Mesmo eliminado da Copa São Paulo de Futebol Júnior após empate por 3 a 3 com o Palmeiras e derrota nos pênaltis por 3 a 2, na Arena Barueri, em um jogo marcado por grandes erros de arbitragem, o Vitória saiu da Copinha com um discurso de valorização do trabalho de base e projeção de jovens atletas para o elenco profissional.
Em entrevista ao Bahia Notícias, o gerente da base rubro-negra, Ricardo Amadeu, evitou declarações contra a arbitragem da partida e preferiu destacou o desempenho da equipe diante do Palmeiras, “a maior base do Brasil”, segundo avaliação do diretor.
“Nossa ênfase não tem que ser na arbitragem. Os erros aconteceram. Todo mundo sabe, todo mundo viu, mas temos que enaltecer o trabalho da comissão. Os meninos fizeram um jogo de igual para igual contra a maior base do Brasil. Nosso foco tem que ser reconhecer que a base do Vitória, mesmo que devagar, está caminhando para frente e sendo resgatada. É mais sobre isso do que sobre arbitragem”, afirmou.
No tempo regulamentar, o Vitória chegou a ficar à frente do placar em duas oportunidades. Após Victor Gabriel abrir o placar para o Palmeiras, Hiago empatou e Gean virou para o Leão. Juan Gabriel deixou tudo igual novamente antes de Alejandro fazer o terceiro gol rubro-negro e, já na reta final, Victor Gabriel voltou a empatar.
A partida ficou marcada por um gol palmeirense em posição irregular e por um pênalti convertido por Gean que não foi validado pela arbitragem, mesmo após a bola ultrapassar a linha, em um torneio que não conta com o auxílio do VAR.
Para Ricardo Amadeu, o desempenho apresentado diante do Palmeiras foi um dos pontos altos da competição e ajudou a evidenciar o potencial do grupo.
“O jogo do Vitória contra o Palmeiras foi o melhor jogo da Copa São Paulo até agora. Estivemos em uma sede ruim, com um campo ruim, que resultou em um jogo mais físico e aí quando a gente vai para um campo bom, como a Arena Barueri, a gente consegue mostrar mais”, avaliou.
DE OLHO NO BAIANÃO
Com a eliminação, o clube agora volta as atenções para o aproveitamento dos destaques da Copinha no elenco alternativo que disputa o Campeonato Baiano. Ao todo, nove atletas já treinam com o técnico Rodrigo Chagas, em um movimento que, segundo a diretoria, já estava planejado antes mesmo do fim da competição.

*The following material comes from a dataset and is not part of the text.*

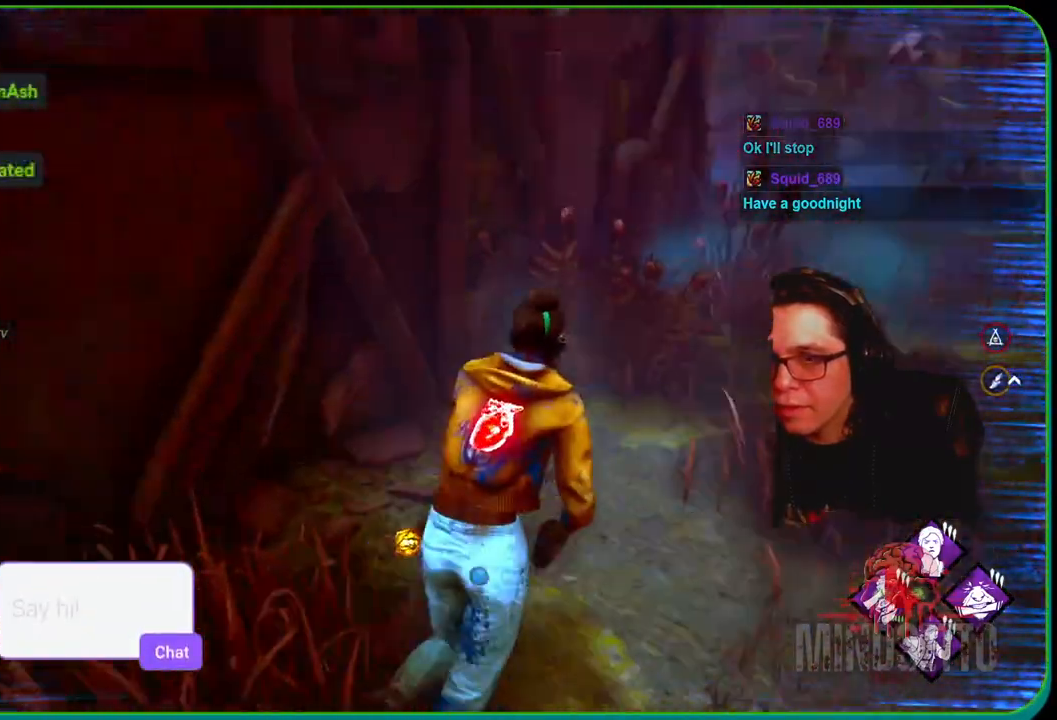
{"buttons": ["L1"], "left_stick": "down", "right_stick": "center", "events": [[100, "left_stick", "down-right"], [183, "left_stick", "down"], [317, "right_stick", "left"], [500, "right_stick", "center"]]}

Passam a integrar o grupo do Baianão o goleiro Ezequiel, os laterais-direitos Emerson Buiu e Gean, o lateral-esquerdo Kauan Vitor, os volantes Cauan Farias, Luís Aucélio e Nico, o meia Alejandro Almaraz e o centroavante Emanuel. Entre eles, Almaraz foi um dos destaques da campanha, com dois gols marcados.
“Valorizamos o desempenho desses atletas na Copinha e a base do Vitória vem se reconstruindo. Esses jogadores já estavam pré-alinhados com a direção do futebol profissional e já se apresentaram para compor o elenco”, explicou Amadeu.
POUPAR FOI ESTRATÉGIA
Ricardo Amadeu também explicou decisões tomadas durante a campanha, como a escolha de poupar o time titular na última rodada da fase de grupos, contra o Flamengo de Guarulhos, quando o Vitória perdeu por 1 a 0 e ficou definido que encararia o Palmeiras, já no primeiro mata-mata da competição.
“Estava no planejamento. Nós estávamos classificados e viemos para oportunizar todos os meninos. Conseguimos isso e aproveitamos que tínhamos sete jogadores pendurados e poderemos ficar sem ele na fase de mata-mata. Sabendo do risco e sabendo que fizemos um bom jogo contra o Flamengo de Guarulhos. Os caras chegaram em nosso gol e fizeram. Futebol é isso”, concluiu.
Com dois empates sem gols nas primeiras rodadas do Campeonato Baiano e já com os jogadores da Copinha no plantel, o Vitória volta a campo neste domingo (18), às 16h, contra o Porto, no Estádio Agnaldo Bento, em Porto Seguro. Na sequência, o Rubro-Negro encara a Juazeirense, na quarta-feira (21), às 19h15, no Barradão.